* _INPUT_:

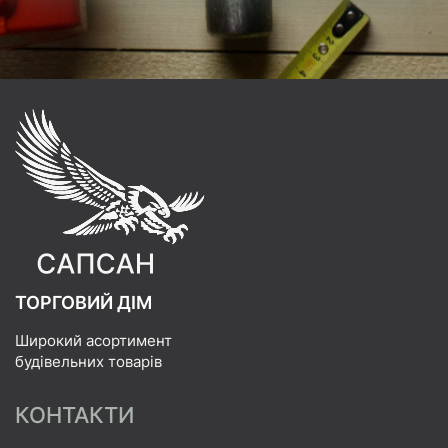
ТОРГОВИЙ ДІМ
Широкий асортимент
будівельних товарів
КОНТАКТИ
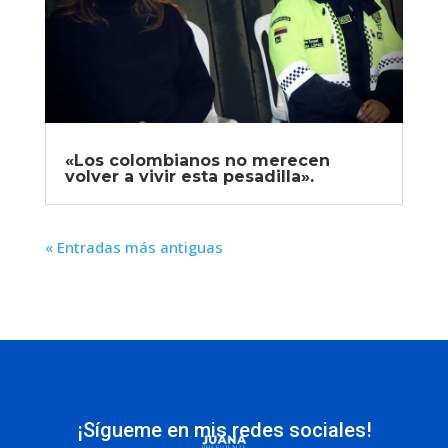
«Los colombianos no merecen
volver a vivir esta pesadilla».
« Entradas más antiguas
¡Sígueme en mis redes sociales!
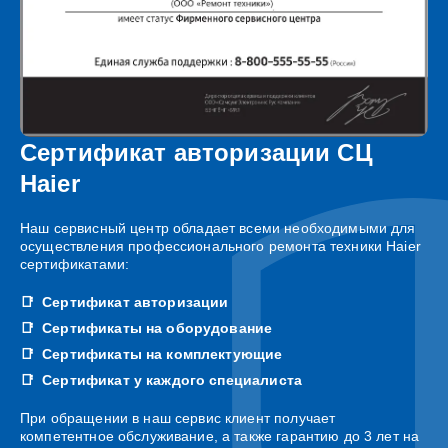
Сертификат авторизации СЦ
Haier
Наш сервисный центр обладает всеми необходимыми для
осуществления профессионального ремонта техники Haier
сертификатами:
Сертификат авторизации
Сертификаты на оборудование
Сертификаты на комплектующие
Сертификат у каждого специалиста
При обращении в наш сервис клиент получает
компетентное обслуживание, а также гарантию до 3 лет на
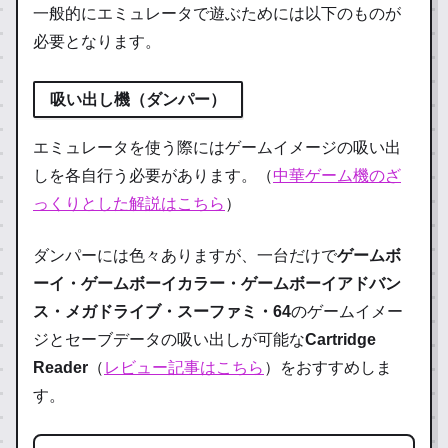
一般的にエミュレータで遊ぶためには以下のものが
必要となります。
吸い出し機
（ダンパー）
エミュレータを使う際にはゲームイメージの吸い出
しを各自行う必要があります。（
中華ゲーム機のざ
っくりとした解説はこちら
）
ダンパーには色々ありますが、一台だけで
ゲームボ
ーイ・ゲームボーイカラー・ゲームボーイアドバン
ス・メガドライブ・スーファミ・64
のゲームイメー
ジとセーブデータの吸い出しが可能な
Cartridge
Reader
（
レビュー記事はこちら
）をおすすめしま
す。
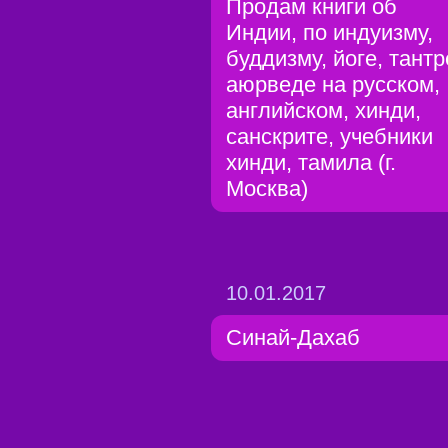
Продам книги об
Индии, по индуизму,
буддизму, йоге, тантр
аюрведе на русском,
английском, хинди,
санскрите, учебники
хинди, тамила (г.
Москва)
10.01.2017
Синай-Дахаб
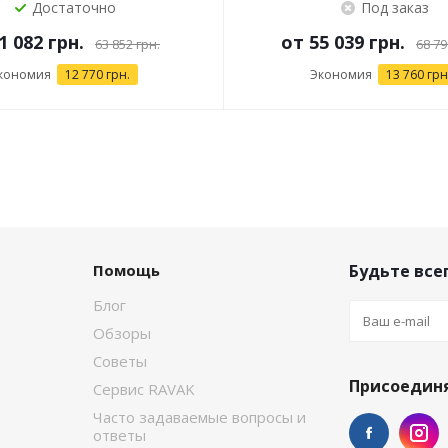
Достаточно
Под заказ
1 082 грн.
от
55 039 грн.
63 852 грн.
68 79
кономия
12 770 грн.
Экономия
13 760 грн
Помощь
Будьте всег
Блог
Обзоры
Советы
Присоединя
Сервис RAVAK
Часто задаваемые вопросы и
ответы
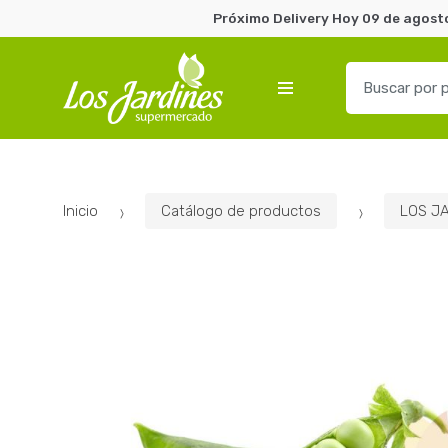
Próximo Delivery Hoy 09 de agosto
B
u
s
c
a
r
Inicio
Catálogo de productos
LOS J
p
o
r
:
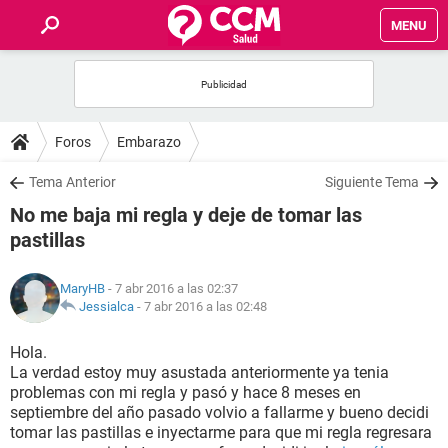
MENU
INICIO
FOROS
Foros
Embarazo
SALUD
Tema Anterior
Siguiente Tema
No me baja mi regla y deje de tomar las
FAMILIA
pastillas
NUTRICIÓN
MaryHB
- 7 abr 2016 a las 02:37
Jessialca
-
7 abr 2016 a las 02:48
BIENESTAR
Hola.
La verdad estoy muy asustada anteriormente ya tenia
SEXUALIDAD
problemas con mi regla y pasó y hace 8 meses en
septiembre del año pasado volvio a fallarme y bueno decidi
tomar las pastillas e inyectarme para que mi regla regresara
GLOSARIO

* _WHAT IS EXPECTED_: Nothing but the lines from the top of the data above through the line containing "しを各自行う必要があります。（" should be output, exactly as written and without the pictures.

* _RESULT FOR THIS EXERCISE_:
ТОРГОВИЙ ДІМ
Широкий асортимент
будівельних товарів
КОНТАКТИ
«Los colombianos no merecen
volver a vivir esta pesadilla».
« Entradas más antiguas
¡Sígueme en mis redes sociales!
Сертификат авторизации СЦ
Haier
Наш сервисный центр обладает всеми необходимыми для
осуществления профессионального ремонта техники Haier
сертификатами:
Сертификат авторизации
Сертификаты на оборудование
Сертификаты на комплектующие
Сертификат у каждого специалиста
При обращении в наш сервис клиент получает
компетентное обслуживание, а также гарантию до 3 лет на
一般的にエミュレータで遊ぶためには以下のものが
必要となります。
吸い出し機
（ダンパー）
エミュレータを使う際にはゲームイメージの吸い出
しを各自行う必要があります。（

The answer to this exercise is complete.